Code du travail (art. 105)

Loi sur les impôts (art. 42.12, 286, 965.6.9, 965.6.10, 965.6.10.1, 1029.8.22, 1029.8.23, 1029.8.23.1, 1029.8.23.2, 1029.8.23.3, 1029.8..23.4, 1029.8.36.4)

Loi sur le ministère de l’éducation (art. 39)

Loi sur la protection de la jeunesse (art. 25, 26, 134)

Loi sur la fonction publique (art. 164, 165)

Loi sur les décrets de conventions collectives (art. 49)

Loi sur la Société des alcools (Art. 39.1)

Loi sur les relations du travail, la formation professionnelle et la gestion de la main-d’oeuvre dans l’industrie de la construction (art. 5)

Loi sur les services de santé et les services sociaux (art. 151, 619.64)

Loi sur les caisses d’épargne et de crédit (art. 54.61)

Charte de la Ville de Montréal (art. 152, 172, 174)

Charte de la Ville de Québec (art. 152, 154)

Charte de la Ville de Lévis (art. 123, 125)

Charte de la Ville de Hull (art. 110, 112)

Loi sur la Communauté urbaine de l’Outaouais (art. 106.1, 260)

Loi sur l’Institut national de santé publique du Québec (art. 42, 44)

Loi sur la Régie de l’énergie (art. 150, 152, 154)

Loi sur la Société immobilière du Québec (art. 46, 48)

Loi sur les infractions en matière de boissons alcooliques (art. 134) 1-8.1

Loi sur les assurances (art. 59)

Loi sur la Société des établissements de plein air du Québec (art. 39, 41)

Règlement sur les normes du travail (art. 16)

Notre législation est, à l’évidence, réellement infestée par la locution « être à l’emploi de ». L’occasion se présente de corriger la situation par une disposition « omnibus » qui préciserait que cette locution barbare est remplacée, dans toutes les lois, par une locution française telle que, par exemple, « qui travaille chez ».

Certains objecteront peut-être qu’une telle correction d’ordre général ne doit pas être faite à l’occasion d’un projet de loi qui modifie une loi et que ce devrait plutôt être fait à l’occasion d’une loi générale, comme ce fut le cas en 1999. Cette année-là, le législateur a adopté la Loi concernant l’harmonisation avec le Code civil des lois publiques (1999, chap. 40) pour corriger de nombreuses fautes de français.

Il n’y a rien à redire à cette façon de procéder, mais ce ne doit pas être la seule et on ne devrait pas attendre un autre siècle pour corriger une expression comme celle qui est dénoncée aujourd’hui.
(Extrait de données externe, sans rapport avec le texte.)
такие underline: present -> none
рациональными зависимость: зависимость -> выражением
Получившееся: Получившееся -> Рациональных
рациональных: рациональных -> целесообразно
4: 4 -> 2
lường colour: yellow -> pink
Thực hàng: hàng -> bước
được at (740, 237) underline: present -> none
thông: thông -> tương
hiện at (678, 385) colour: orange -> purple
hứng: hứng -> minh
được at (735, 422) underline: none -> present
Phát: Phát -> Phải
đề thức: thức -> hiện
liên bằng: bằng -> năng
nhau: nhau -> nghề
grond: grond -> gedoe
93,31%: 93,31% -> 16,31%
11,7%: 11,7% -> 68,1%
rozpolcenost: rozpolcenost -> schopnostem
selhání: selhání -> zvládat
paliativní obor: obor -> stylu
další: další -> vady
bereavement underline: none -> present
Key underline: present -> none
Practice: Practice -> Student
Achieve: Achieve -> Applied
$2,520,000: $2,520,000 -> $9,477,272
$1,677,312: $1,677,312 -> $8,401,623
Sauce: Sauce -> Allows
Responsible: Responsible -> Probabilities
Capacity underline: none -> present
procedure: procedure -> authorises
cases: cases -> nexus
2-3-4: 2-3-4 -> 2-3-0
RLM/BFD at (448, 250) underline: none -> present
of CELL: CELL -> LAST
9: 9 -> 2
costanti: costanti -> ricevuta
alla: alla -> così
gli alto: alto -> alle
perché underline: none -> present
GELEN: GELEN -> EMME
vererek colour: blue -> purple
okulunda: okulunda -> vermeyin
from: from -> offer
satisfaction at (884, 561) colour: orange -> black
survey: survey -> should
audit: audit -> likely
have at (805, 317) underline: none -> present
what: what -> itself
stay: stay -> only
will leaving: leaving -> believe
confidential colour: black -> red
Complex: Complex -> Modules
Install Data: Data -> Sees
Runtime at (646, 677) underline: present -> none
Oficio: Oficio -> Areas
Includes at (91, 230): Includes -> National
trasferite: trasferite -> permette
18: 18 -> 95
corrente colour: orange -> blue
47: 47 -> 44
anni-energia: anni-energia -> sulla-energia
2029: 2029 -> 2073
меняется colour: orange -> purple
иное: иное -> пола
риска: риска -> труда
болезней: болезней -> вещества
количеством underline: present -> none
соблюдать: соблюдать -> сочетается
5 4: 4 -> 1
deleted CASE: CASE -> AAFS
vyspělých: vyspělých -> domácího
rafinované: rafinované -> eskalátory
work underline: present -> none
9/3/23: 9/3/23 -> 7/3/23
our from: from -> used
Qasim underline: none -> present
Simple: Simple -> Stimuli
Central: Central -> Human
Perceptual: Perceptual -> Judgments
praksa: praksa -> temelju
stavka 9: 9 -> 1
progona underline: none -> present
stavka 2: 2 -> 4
Il ne faut pas oublier que le législateur a refusé dans le passé d’éliminer cette faute lorsque la demande lui en a été faite. Il va récidiver à la prochaine occasion, peut-être même dans les semaines qui viennent, si la situation dénoncée n’est pas redressée aujourd’hui. Les personnes qui s’accommodent bien de la présence de ce barbarisme ne sont pas pressées de l’éliminer, celles qui se soucient le moindrement de la correction de la langue du législateur ont hâte, au contraire, de le voir disparaître. L’état doit cesser de donner le mauvais exemple!

Si jamais certains objectent que la sécurité juridique impose la conservation de ce barbarisme, répondez que, si cette prétention était fondée, elle signifierait que la langue française est déficiente ou que ses immenses ressources leur sont inconnues.

Avant de clore le sujet, qu’on nous permette de signaler que la définition des mots « domestique » et « salarié » à l’art. 1er de la Loi sur les normes du travail ne comporte pas la locution « être à l’emploi de ».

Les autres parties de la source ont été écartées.